**** Source information ****
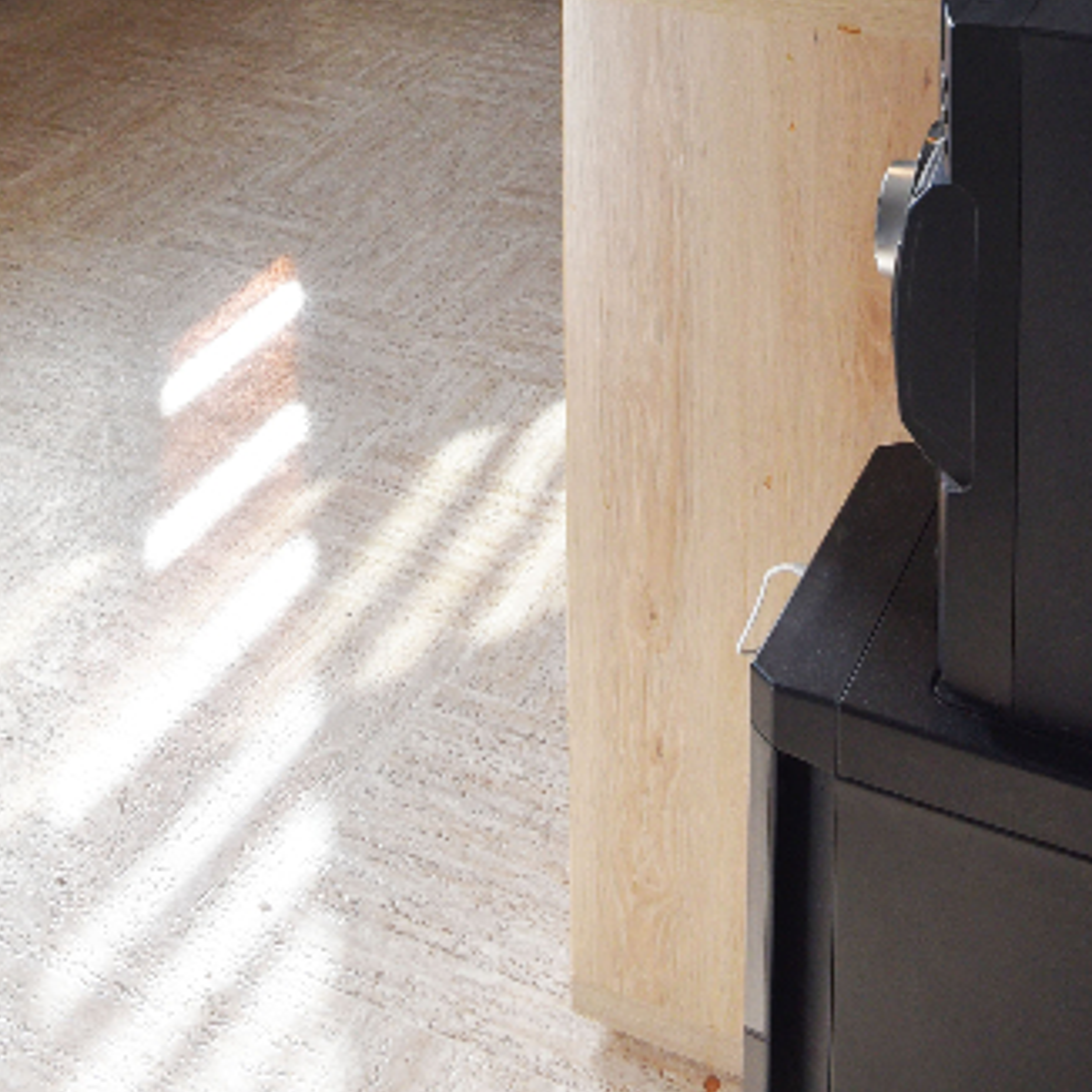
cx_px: 543
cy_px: -543
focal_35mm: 45
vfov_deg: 26.8
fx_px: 1606
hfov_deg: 37.6
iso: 400
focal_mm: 16
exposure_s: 1/200
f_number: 8
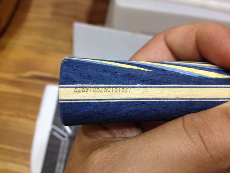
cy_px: 86
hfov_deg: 52.6
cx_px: 115
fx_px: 233
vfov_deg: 40.7
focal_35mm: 35
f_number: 2.4
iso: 125
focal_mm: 4.28
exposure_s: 1/20
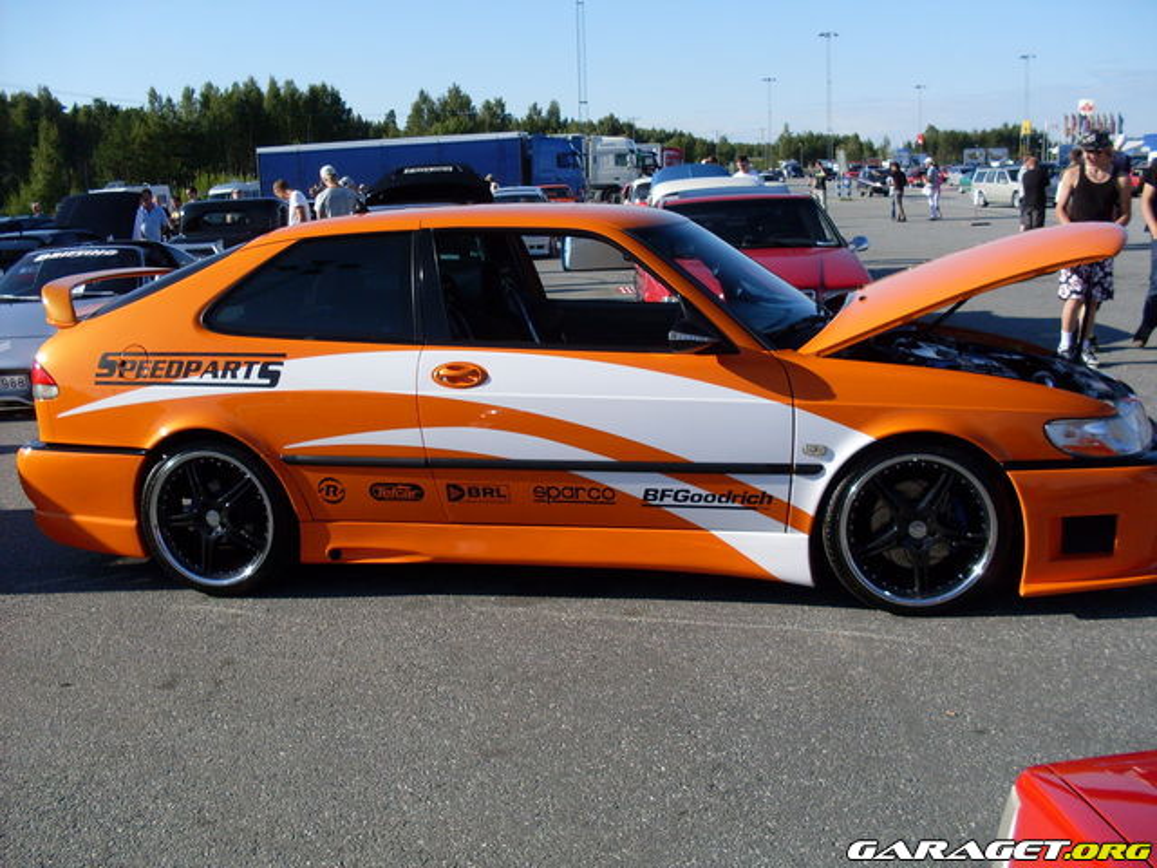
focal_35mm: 38
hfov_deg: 49.0
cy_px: 434
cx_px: 578
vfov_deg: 37.7
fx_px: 1270
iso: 80
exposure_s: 1/1500
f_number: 2.8
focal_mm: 6.3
****
Request >> Would you reproduce each line of the material exactly, omitting the images?

Task answer >>
cx_px: 543
cy_px: -543
focal_35mm: 45
vfov_deg: 26.8
fx_px: 1606
hfov_deg: 37.6
iso: 400
focal_mm: 16
exposure_s: 1/200
f_number: 8
cy_px: 86
hfov_deg: 52.6
cx_px: 115
fx_px: 233
vfov_deg: 40.7
focal_35mm: 35
f_number: 2.4
iso: 125
focal_mm: 4.28
exposure_s: 1/20
focal_35mm: 38
hfov_deg: 49.0
cy_px: 434
cx_px: 578
vfov_deg: 37.7
fx_px: 1270
iso: 80
exposure_s: 1/1500
f_number: 2.8
focal_mm: 6.3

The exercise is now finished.